# WORK TO COMPLETE
Which lines in the items below contain the string "Google"? Find each one and copy it out, treating uppercase and lowercase as different.

# Dataset excerpts
= = = = =

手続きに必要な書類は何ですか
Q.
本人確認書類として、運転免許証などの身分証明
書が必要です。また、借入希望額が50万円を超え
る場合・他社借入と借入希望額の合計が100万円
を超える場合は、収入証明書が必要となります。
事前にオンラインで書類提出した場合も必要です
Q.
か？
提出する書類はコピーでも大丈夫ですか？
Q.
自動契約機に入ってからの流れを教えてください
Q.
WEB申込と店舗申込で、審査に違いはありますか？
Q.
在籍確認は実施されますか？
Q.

= = = = =

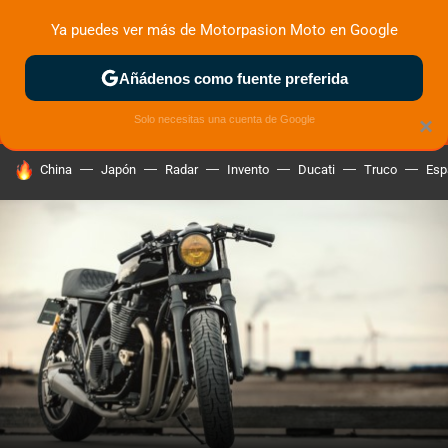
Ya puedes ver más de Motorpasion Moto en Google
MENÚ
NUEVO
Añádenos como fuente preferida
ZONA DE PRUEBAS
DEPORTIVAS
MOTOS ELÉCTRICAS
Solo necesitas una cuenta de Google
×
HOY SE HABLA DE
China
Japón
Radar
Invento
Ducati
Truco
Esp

= = = = =

# SOLUTION TO THE EXERCISE
Ya puedes ver más de Motorpasion Moto en Google
Solo necesitas una cuenta de Google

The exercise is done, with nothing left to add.